> [Directions]: In the data below, find every line that has the string "knee", and copy it.

** Data to process follows **

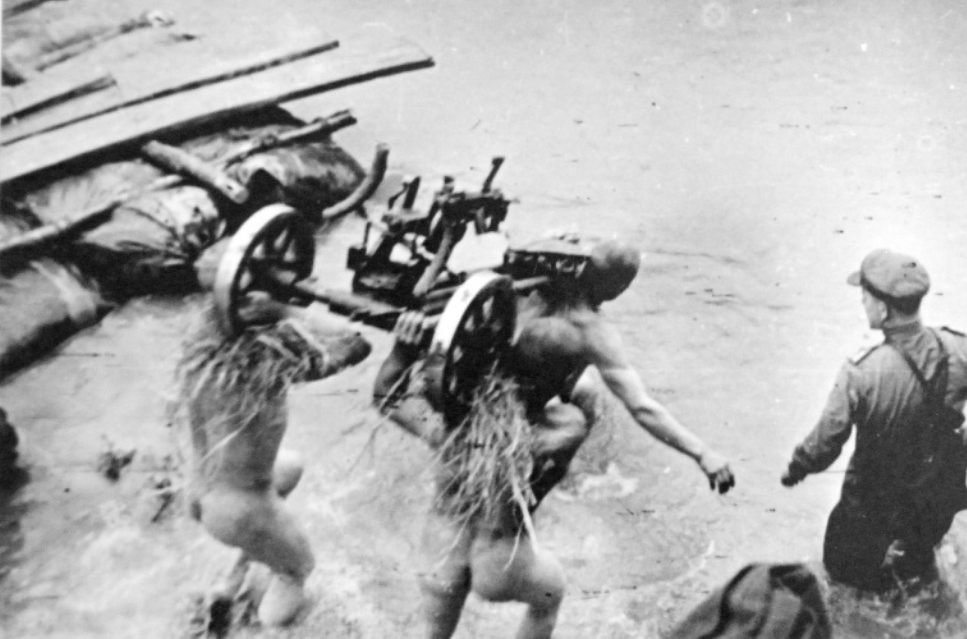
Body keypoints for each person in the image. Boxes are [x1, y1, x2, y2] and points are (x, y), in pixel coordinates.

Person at [372, 236, 735, 638]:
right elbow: (642, 407)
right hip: (499, 561)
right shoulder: (564, 416)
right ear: (617, 286)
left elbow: (385, 395)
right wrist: (703, 453)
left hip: (440, 550)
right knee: (550, 596)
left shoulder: (447, 427)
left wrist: (402, 351)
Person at [780, 249, 967, 593]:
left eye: (865, 297)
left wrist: (797, 468)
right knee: (915, 570)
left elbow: (826, 443)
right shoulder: (962, 349)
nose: (862, 303)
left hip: (870, 504)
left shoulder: (861, 372)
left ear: (882, 309)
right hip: (935, 497)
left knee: (843, 585)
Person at [178, 294, 371, 627]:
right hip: (240, 512)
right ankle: (268, 627)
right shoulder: (270, 367)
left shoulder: (200, 353)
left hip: (201, 490)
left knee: (290, 467)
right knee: (299, 570)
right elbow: (356, 343)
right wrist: (285, 309)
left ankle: (230, 583)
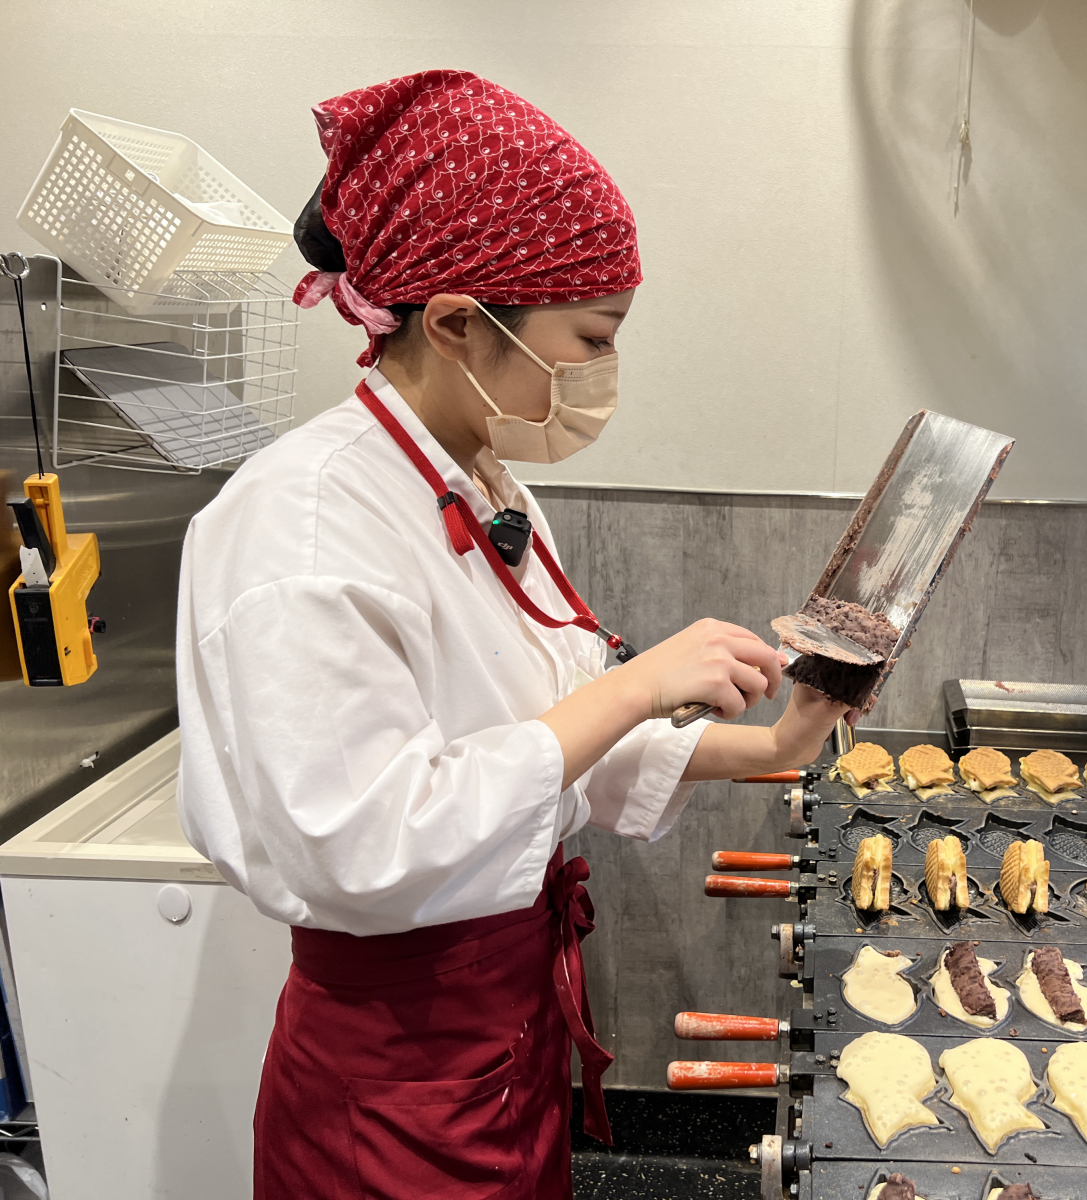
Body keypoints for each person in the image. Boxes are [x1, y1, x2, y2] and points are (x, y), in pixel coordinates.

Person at [175, 71, 852, 1198]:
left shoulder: (481, 482)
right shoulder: (298, 525)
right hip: (393, 1076)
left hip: (505, 1034)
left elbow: (548, 742)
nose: (600, 375)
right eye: (589, 338)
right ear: (453, 323)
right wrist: (635, 689)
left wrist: (776, 744)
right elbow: (359, 843)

** End of Data to process **

> [Solution for this problem]:
right knee: (550, 596)
right knee: (915, 570)
left knee: (843, 585)
left knee: (290, 467)
right knee: (299, 570)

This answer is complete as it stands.